OpenCity’s Green Sky Thinking week (15-19 May) is designed to get people thinking about green issues in new ways. As the name implies, it’s an ‘anything goes’ opportunity to look at green principles and technology free of any baggage, and how they can be applied to make our lives more sustainable. CIBSE and the ARCC Network take part by, among other things, running the Green Infrastructure Challenge – a specific look at the way green technology can be applied to building services.
Green technology impacts just about every industry and profession connected to buildings, from the structure to the lighting and the drainage, but in my opinion it is facilities managers who got by far the most food for thought out of what we learned from the challenge. It’s clear that green infrastructure is now a serious consideration for FMs, not a gimmick.

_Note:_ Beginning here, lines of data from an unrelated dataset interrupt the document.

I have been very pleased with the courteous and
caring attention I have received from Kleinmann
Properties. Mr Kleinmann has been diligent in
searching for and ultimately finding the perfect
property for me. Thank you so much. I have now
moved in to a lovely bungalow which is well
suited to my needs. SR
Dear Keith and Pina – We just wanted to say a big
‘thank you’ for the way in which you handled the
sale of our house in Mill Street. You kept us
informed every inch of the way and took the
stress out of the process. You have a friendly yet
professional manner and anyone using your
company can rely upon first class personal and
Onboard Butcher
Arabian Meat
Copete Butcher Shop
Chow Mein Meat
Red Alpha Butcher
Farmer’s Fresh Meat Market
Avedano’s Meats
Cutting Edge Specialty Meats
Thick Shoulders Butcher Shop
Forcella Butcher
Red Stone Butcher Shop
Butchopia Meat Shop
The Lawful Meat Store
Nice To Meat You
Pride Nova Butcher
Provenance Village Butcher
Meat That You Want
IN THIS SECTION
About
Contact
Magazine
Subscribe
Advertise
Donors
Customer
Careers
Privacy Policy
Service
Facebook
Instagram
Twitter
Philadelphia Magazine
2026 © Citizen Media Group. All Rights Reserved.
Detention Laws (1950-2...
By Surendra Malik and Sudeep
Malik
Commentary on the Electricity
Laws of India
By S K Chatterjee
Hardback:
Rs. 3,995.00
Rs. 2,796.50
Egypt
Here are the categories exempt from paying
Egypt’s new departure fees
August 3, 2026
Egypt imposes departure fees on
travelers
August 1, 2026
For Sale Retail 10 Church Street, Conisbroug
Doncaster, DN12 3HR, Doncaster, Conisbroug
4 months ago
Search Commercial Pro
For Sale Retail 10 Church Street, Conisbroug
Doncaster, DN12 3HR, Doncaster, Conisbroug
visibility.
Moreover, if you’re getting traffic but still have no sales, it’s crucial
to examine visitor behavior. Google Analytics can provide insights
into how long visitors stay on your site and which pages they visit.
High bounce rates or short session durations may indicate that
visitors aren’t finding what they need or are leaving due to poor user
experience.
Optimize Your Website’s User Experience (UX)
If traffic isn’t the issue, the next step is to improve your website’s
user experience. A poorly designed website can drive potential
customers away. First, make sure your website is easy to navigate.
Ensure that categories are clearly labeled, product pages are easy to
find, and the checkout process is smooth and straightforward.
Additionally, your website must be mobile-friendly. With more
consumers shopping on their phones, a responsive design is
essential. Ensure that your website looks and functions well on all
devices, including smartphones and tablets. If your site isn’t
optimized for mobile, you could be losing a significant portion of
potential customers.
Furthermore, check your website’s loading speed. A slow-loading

|The radical design supports a wide range of green technologies|
The real eye-opener from me was how seamlessly the design worked for the building, green elements and all. For a long time, green infrastructure has had a gimmicky reputation – a solitary green wall in a design, but the real heavy lifting is still to be done by mechanical services. But here, the approach is striking: Heating and cooling provided by green walls and roofs that reflect heat in summer and insulate it in winter. Solar panel outputs increased by 10% when paired with a green roof, which cools the panels and maintains their efficiency. Rain gardens used as living wind breaks that cut wind borne pollution and actively remove it from the atmosphere.

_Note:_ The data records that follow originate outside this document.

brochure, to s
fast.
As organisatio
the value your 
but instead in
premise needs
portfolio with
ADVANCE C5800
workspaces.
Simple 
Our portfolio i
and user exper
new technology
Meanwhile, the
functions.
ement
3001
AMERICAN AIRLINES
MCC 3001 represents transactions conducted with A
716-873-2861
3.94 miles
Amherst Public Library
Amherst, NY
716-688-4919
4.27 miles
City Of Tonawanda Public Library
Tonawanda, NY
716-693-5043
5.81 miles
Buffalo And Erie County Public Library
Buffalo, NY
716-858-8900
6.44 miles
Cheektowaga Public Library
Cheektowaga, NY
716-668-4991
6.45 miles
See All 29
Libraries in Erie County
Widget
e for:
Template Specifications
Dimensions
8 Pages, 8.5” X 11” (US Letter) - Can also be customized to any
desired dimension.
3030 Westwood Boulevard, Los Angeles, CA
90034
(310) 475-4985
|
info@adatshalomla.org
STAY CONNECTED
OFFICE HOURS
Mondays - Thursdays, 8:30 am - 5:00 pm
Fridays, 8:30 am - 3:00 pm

|Green infrastructure produces greater gains when used|
in concert with mechanical services
It’s not all about energy, either – Facilities Managers are also responsible for the day to day comfort and well being of a building’s occupants, and it’s here that green infrastructure’s strengths really start to show.
A lot of research is currently ongoing into the financial benefits of promoting well being in improving staff health, cutting absenteeism and increasing productivity, but the broad consensus is that an office full of staff with higher well being is better both financially and as a working environment than one which is less pleasant to work in.
It also benefits the workplace by increasing staff engagement with the process of sustainability. Sustainable policies work best when the building’s occupants comply, whether that’s through turning off lights, shutting down computers or closing doors. These rules can seem arbitrary when presented on their own, but green elements create a pleasant and very physical addition to an office environment that staff can interact with. Just being around plants can boost task performance by 15%, but by watering them, smelling them and interacting with them, staff can actually see the benefits of sustainable policies right in front of them.
|Green infrastructure encourages interaction between occupants and services|
By being early adopters of this technology, FMs can corner the market as experts in green infrastructure – and stand to gain the most from its success.